The Astros lost nine of their last 10 games before the All-Star break, and 14 of their last 16. So the plans were very simple for the break.
"Get your mind off what's going on and get a fresh new start," center fielder Michael Bourn said. "That's all you can say."
--RF Hunter Pence was excused from the Astros' workout on Thursday because he didn't have an All-Star break because of his participation in the Midsummer Classic. General manager Ed Wade was at the game, while manager Brad Mills watched highlights on television.
--OF Jason Bourgeois (strained right quadriceps) is nearing a rehab assignment, but the Astros want to be very careful, as general manager Ed Wade wonders if he returned too quickly from his first quad flare-up, which caused him to be shelved when it acted up again. "The one thing we want to make sure of is to make sure we're giving him an opportunity to get healthy," Wade said. "In his desire to want to be out there every day, he's going to tell you he's closer than he is. We have to make sure that he's there."
--CF Michael Bourn hears his name in trade rumors as one of the big assets on a team that has collectively acknowledged being a seller at the deadline. Bourn, a Houston native and University of Houston alum, said his preference would be to stay put, but has little sway. "I have no control over that," Bourn said. "I don't have a no-trade clause or anything like that where I can make a decision."
--LHP Gustavo Chacin was released by the Astros on Wednesday after the veteran of five major league seasons with Toronto and Houston was never called up from Class AAA this year. Chacin went 2-2 with a 4.70 ERA in 44 games for the major league club in 2010 and struggled again for Class AAA Oklahoma City, going 3-6 with a 5.13 ERA between the rotation and the bullpen.
--LHP J.A. Happ simulated two innings of throwing to Astros' hitters in a workout on the eve of the season's second half. The struggling Happ, 3-11 with a 5.76 ERA, will have 11 days between starts and has twice thrown to hitters instead of his usual bullpen session as he tries to correct mechanical issues.
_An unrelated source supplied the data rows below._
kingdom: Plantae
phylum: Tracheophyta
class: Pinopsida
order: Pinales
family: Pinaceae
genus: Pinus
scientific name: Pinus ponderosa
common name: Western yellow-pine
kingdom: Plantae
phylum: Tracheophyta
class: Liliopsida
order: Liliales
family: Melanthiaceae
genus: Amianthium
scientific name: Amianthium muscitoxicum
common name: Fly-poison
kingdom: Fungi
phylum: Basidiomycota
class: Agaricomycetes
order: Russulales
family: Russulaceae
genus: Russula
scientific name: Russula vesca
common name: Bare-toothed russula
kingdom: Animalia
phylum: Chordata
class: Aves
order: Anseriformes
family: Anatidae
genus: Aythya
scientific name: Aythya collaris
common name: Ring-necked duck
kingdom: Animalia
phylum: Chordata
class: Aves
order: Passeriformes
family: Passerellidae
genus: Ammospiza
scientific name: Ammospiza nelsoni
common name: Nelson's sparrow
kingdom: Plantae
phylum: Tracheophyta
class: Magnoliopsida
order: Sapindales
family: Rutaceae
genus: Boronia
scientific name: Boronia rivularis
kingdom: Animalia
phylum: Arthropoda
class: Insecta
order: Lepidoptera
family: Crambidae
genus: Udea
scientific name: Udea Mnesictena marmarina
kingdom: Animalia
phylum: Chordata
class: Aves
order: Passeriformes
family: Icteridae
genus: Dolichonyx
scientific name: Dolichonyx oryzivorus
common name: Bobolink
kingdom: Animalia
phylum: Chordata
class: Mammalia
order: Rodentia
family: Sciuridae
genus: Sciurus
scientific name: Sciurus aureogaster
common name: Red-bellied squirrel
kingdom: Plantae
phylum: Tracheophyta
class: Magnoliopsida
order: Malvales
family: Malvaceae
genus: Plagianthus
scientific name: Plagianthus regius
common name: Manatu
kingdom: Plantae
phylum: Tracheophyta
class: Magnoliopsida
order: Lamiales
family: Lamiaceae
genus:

BY THE NUMBERS: 4 -- Times the Astros walked the leadoff batter of the game during their four-game sweep at the hands of the Marlins. In 21 1/3 innings, Astros starters walked 19 batters and allowed 20 earned runs.
QUOTE TO NOTE: "I don't know. I usually talk to myself because I'm kind of a messed-up individual, I guess. I have a loose screw sometimes, especially when I cross the lines. I don't know what I was saying to myself. I can't even think about it." -- RHP Brett Myers, asked what he was saying when he talked to himself while walking off the mound at the end of an inning during his Saturday start against the Marlins.
--OF Jason Bourgeois (strained right quadriceps) went on the 15-day disabled list June 29. He began a rehab assignment with the Astros' affiliate in the rookie-level Gulf Coast League on July 12.
--RHP Brandon Lyon (right biceps tendinitis, partially torn right rotator cuff) went on the 15-day disabled list retroactive to June 14. He underwent season-ending surgery June 30.
--RHP Alberto Arias (sore right shoulder) went on the 15-day disabled list retroactive to March 22. He threw to live hitters at extended spring training for the first time April 10. Arias felt another impingement in his shoulder April 15. He underwent an arthroscopic procedure June 3, and he was transferred to the 60-day DL on June 29. He might resume throwing in late July or August.
--C Jason Castro (right knee surgery in March 2011) went on the 15-day disabled list retroactive to March 22, and he was transferred to the 60-day DL on May 28. He was participating in baseball activities in late June, and he hopes to return to action before the end of the season.